**Task to carry out**.
Lay out the lines of the listing below as a numbered list, covering the stretch from the line containing "order: Pertusariales" through the line containing "genus: Oryctolagus". Leave out any blank lines.

**Records for this exercise**.
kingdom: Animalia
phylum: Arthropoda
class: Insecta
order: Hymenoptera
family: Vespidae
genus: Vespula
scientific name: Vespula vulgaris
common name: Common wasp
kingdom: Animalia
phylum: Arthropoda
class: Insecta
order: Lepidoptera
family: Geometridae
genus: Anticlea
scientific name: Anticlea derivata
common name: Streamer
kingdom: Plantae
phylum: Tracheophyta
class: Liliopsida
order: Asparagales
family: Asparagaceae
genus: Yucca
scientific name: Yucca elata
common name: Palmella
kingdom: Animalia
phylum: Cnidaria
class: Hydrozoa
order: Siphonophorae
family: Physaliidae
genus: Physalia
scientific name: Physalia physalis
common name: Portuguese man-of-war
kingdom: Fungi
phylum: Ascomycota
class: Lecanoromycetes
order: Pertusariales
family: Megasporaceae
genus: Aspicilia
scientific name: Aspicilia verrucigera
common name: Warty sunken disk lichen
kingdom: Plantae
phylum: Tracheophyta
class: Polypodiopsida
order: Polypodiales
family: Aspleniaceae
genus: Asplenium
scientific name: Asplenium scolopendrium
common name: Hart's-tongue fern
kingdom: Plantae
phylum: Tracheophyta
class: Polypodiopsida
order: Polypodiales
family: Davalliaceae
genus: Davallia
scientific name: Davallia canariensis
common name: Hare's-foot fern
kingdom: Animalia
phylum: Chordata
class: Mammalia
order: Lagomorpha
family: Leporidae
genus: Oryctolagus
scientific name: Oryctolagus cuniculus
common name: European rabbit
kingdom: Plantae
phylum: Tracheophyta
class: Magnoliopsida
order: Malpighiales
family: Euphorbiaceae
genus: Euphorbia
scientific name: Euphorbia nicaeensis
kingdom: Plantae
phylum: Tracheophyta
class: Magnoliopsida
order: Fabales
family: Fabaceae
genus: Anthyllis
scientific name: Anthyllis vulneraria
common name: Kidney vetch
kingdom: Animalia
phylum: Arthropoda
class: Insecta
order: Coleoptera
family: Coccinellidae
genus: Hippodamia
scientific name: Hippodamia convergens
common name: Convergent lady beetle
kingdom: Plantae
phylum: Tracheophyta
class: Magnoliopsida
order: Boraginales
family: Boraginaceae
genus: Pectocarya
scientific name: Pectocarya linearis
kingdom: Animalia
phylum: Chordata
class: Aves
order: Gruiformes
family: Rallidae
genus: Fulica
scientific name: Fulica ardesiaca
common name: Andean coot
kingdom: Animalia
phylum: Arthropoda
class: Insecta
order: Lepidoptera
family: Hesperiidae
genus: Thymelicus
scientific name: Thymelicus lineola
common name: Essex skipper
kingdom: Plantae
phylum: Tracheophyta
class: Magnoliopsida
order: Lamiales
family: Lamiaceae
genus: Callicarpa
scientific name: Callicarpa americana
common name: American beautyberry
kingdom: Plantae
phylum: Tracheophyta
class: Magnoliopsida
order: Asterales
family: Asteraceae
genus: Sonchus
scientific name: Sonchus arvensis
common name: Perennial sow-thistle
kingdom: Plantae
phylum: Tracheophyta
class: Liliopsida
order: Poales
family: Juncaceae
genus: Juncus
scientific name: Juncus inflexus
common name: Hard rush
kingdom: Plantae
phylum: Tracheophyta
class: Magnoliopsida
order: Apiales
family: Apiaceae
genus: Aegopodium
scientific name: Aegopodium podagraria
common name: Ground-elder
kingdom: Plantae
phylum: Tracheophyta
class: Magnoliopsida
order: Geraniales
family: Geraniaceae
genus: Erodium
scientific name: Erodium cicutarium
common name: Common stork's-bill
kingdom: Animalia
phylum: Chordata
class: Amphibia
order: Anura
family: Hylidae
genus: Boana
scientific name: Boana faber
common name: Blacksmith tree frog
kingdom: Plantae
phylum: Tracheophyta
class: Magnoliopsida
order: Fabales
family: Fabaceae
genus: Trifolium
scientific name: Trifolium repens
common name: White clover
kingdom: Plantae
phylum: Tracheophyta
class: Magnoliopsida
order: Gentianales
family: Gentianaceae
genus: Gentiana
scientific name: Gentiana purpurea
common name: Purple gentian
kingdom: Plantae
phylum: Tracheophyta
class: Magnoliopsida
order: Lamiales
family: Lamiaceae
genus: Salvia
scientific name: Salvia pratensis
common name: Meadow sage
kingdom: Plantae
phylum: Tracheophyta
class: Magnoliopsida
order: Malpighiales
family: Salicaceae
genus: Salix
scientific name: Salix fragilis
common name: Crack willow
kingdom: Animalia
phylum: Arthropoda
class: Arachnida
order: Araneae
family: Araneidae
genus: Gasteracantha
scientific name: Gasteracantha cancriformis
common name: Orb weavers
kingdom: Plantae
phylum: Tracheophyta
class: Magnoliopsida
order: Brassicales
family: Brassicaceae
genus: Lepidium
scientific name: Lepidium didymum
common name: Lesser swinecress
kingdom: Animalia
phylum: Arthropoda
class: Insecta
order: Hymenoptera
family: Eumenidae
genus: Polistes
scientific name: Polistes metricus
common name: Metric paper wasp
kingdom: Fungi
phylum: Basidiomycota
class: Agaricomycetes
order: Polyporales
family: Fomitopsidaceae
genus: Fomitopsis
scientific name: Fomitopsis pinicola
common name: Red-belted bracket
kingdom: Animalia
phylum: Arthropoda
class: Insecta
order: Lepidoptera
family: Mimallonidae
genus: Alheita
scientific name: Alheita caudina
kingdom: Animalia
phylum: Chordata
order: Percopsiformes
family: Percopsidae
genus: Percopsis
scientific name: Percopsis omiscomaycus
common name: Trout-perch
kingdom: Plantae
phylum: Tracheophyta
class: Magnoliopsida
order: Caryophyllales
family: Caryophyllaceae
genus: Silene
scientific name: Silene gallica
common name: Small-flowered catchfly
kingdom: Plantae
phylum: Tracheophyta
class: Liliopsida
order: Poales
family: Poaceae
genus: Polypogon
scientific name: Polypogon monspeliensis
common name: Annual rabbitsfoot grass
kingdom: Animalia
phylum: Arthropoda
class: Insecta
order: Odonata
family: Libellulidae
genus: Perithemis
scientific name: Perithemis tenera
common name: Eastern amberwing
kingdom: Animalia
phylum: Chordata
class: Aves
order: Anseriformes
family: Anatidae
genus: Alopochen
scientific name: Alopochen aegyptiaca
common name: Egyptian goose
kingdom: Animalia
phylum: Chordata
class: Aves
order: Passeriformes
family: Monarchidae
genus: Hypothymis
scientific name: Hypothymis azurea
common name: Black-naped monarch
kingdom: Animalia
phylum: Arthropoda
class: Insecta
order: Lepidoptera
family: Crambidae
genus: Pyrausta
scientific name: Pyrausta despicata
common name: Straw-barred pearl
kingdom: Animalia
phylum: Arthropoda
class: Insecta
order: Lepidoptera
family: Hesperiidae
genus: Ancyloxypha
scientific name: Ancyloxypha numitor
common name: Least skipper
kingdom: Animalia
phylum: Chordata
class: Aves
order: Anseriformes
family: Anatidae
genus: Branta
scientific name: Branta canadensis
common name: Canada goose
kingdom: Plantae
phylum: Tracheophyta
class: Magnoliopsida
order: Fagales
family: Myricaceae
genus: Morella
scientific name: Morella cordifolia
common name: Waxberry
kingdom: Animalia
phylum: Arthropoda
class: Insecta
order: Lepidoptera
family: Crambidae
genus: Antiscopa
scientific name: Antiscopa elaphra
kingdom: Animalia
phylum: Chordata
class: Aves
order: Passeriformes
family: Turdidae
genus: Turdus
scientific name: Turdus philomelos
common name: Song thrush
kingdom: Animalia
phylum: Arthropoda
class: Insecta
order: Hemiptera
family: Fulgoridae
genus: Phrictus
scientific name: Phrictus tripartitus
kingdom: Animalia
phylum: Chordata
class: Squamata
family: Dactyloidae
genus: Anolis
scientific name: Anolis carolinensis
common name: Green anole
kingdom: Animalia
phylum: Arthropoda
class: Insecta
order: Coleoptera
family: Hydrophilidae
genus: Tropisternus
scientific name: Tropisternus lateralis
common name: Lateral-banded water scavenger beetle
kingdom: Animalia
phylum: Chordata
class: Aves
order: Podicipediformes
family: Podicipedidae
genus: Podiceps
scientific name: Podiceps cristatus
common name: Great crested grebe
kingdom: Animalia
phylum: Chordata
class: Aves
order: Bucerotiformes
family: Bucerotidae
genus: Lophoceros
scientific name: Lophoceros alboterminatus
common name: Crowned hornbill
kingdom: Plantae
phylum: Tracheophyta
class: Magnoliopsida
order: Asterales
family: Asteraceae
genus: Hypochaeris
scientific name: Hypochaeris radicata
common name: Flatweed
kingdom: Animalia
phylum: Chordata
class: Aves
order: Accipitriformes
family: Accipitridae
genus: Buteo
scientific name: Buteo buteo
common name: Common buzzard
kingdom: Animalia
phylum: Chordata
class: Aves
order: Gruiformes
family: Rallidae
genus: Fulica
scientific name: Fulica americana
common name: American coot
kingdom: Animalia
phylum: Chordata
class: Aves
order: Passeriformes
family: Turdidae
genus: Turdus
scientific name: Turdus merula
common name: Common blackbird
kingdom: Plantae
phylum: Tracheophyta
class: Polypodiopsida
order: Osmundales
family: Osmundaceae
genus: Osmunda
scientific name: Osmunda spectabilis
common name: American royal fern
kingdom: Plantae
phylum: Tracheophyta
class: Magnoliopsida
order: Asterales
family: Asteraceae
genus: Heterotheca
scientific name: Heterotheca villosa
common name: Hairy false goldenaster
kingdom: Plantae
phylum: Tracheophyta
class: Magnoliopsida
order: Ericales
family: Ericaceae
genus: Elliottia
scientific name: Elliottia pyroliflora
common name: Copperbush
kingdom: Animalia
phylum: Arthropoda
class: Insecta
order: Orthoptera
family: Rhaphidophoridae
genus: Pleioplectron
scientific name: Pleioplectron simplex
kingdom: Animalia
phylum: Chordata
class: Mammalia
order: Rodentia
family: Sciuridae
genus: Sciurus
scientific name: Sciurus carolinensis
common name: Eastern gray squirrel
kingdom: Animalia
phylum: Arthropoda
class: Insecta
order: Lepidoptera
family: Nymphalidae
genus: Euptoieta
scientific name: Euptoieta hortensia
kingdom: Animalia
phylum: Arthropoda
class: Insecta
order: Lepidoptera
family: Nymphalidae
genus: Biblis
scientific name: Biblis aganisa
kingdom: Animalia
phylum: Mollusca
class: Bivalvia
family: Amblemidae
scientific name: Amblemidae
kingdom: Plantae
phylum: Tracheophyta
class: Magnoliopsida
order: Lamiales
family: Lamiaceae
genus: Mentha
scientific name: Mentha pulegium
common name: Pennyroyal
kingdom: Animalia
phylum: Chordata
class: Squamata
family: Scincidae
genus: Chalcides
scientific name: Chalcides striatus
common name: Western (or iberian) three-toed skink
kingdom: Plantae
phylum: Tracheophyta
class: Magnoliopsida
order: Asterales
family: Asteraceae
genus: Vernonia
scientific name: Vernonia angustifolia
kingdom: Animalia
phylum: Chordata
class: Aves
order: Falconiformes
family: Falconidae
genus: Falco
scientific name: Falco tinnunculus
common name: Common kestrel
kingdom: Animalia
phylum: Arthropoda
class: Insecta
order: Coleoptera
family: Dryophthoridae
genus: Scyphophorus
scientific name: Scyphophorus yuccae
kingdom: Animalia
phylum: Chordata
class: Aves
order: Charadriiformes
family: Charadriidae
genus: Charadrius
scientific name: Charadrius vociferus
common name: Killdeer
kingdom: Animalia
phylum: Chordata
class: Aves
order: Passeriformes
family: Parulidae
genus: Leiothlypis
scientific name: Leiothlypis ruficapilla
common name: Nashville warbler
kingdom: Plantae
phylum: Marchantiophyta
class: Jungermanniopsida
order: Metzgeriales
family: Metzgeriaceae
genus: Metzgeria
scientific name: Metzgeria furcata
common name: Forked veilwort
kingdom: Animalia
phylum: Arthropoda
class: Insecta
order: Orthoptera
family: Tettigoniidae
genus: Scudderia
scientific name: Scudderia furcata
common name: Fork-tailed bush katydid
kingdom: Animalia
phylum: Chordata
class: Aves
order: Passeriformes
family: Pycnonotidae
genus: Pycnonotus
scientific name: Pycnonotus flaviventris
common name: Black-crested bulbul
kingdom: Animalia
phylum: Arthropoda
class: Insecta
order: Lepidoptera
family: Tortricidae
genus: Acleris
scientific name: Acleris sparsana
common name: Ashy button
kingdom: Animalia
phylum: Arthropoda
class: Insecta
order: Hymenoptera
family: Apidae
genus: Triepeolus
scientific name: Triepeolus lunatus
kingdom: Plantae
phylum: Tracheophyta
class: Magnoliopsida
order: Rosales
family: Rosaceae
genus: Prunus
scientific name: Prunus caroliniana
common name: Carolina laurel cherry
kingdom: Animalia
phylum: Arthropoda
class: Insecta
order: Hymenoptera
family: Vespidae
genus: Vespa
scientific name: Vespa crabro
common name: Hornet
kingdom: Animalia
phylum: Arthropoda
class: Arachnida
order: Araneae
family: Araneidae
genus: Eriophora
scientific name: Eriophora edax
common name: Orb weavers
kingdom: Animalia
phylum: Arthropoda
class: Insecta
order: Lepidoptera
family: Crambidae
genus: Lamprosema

**The solution**.
1. order: Pertusariales
2. family: Megasporaceae
3. genus: Aspicilia
4. scientific name: Aspicilia verrucigera
5. common name: Warty sunken disk lichen
6. kingdom: Plantae
7. phylum: Tracheophyta
8. class: Polypodiopsida
9. order: Polypodiales
10. family: Aspleniaceae
11. genus: Asplenium
12. scientific name: Asplenium scolopendrium
13. common name: Hart's-tongue fern
14. kingdom: Plantae
15. phylum: Tracheophyta
16. class: Polypodiopsida
17. order: Polypodiales
18. family: Davalliaceae
19. genus: Davallia
20. scientific name: Davallia canariensis
21. common name: Hare's-foot fern
22. kingdom: Animalia
23. phylum: Chordata
24. class: Mammalia
25. order: Lagomorpha
26. family: Leporidae
27. genus: Oryctolagus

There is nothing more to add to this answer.